Just when you thought you had seen every cultivation system going, a new one comes along which rewrites the book. The Kelly multi-purpose harrow doesn’t use tines or presses and, while it has discs, they are very different to those used by “traditional” cultivators.
Instead, this trailed cultivator uses “strings” of small-diameter discs set out in a diamond shape so that the two front sets are angled to turn the soil in and the rear sets turn it back out again.
Designed in Australia as a means of shallow cultivating vast areas of land in double-quick time, the harrows are now built under licence in Denmark for the European market and available from Weaving Machinery in 6m, 9m and 12m working widths.
The discs, which are dished and made of hardened steel, each measure about 15cm in diameter and, interestingly, do not run on a shaft or axle. To allow the discs to follow ground contours, they are connected together more as a chain would be using an eye and a hook, in fact, each disc has just that – an eye on one side and a hook on the other.
To prevent any chance of discs becoming detached during work a small bolt is placed in each to reduce the gap of the open-ended hook.
At the end of the row where the chain joins the main frame, there is a bearing and a chain tensioning system. The latter is a lever system which employs a coil spring and insertable shims.

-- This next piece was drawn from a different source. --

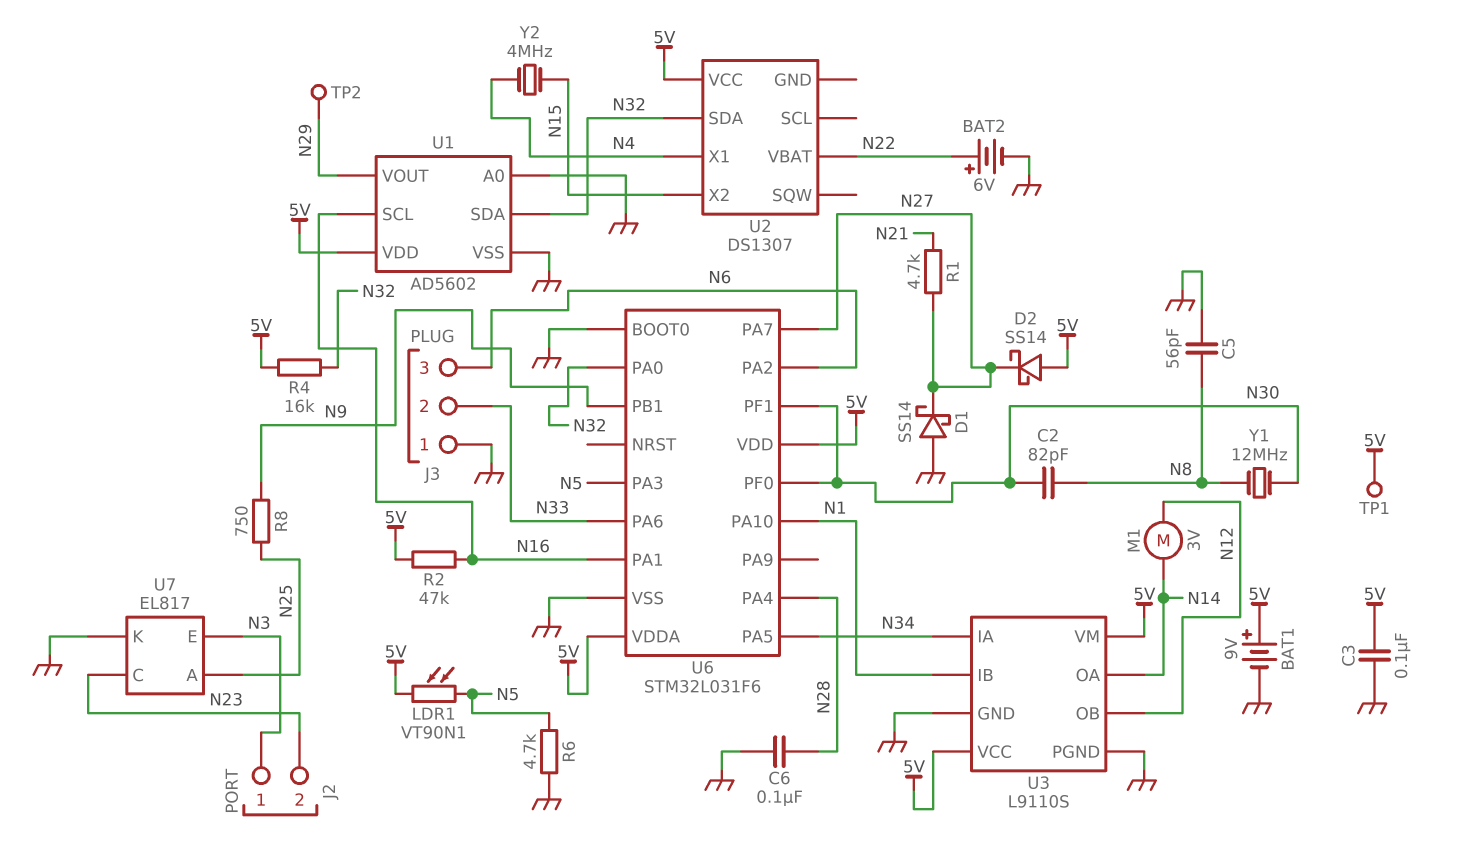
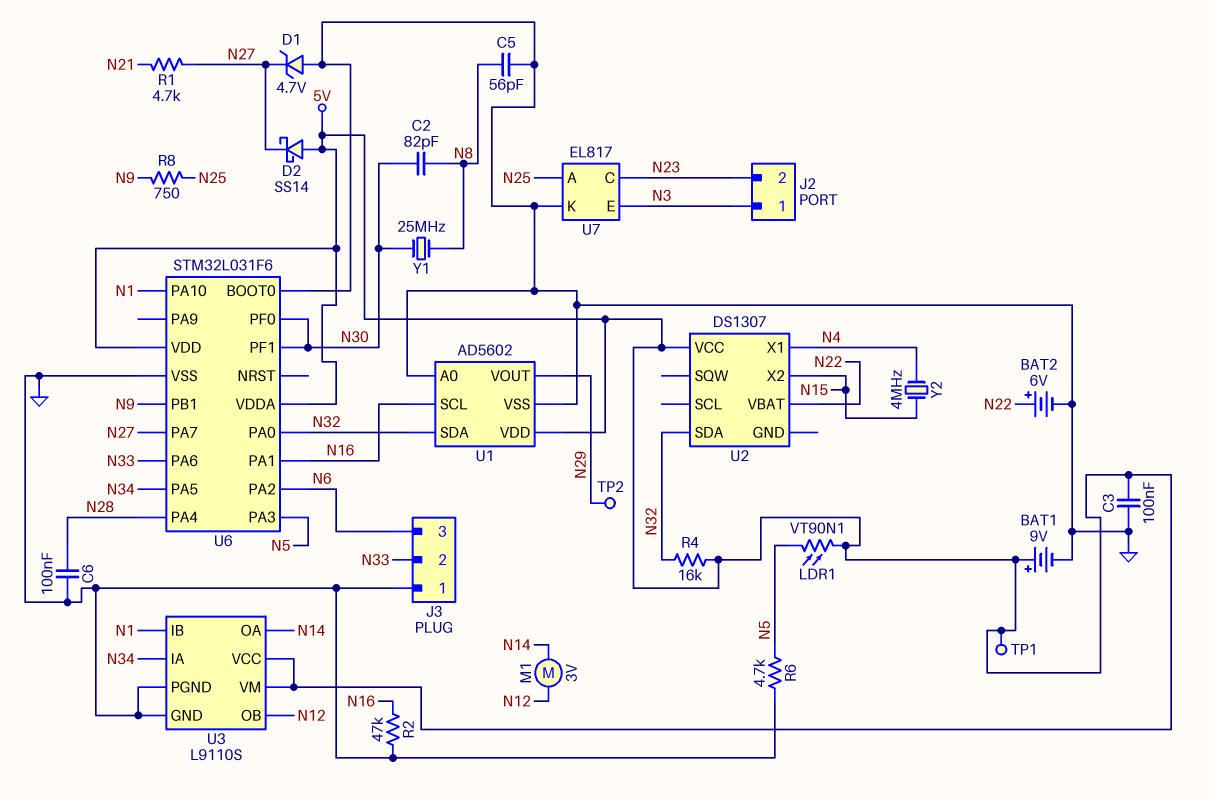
D1: schottky SS14 (A GND, K N27) -> zener 4.7V (A GND, K N27)
R2: 47k (5V, N16) -> 47k (GND, N16)
Y1: 12MHz (N8, N30) -> 25MHz (N8, N30)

For the record, a 9m version has a total of 142 discs, each 16cm apart, to make up the four sides of the diamond shape – and the disc assemblies are set at 43 degrees to the direction of travel to allow the discs to peel off the surface of the soil.
Within the diamond shape there are also two smaller sets of discs to cultivate the land in the middle and ensure all the land is moved.
So, how does the Kelly multi-purpose harrow perform? Put to work in a stubble field near Market Rasen, Lincolnshire, where the soil was a reasonably light brash, a 9m version was hooked up to a John Deere 8430.
According to the manufacturer’s thinking this tractor’s 305hp was more suited to pulling a 12m version, and a 200hp tractor would have been quite sufficient to handle the 9m.
Maintaining an operating speed of at least 14kph is reckoned to be important if the soil is all to be moved. As the 8430 charged off across the field it was apparent that this was clearly the case.
You know you’ve reached top speed when the strings of discs start to bounce, but until that happens it’s a case of keeping going.
As a result, output rates are high, with up to 10ha/hr (25 acres) quite possible using a 9m model. Working depth very much depends on the soil type and the prevailing conditions although there is some fine-tuning available for softer conditions. Generally speaking though, a depth of between 2cm and 5cm would seem to be the norm.
Little maintenance is required. The bearings at the end of the disc chains are sealed for life and, apart from an occasional inspection of hydraulic hoses and the brakes, it’s only normal wear and tear that operators need to concern themselves with. Disc wear is claimed to be very low, with replacement needed only after many thousands of hectares, says the manufacturer. New discs will cost about £40 each.
For transport, the two wings are raised vertically and fold sequentially to create a low, stable, transportable unit which has a road-going width of less than 3m.
Price for the 6m is £29,800, the 9m is £49,000 and the 12m £66,000.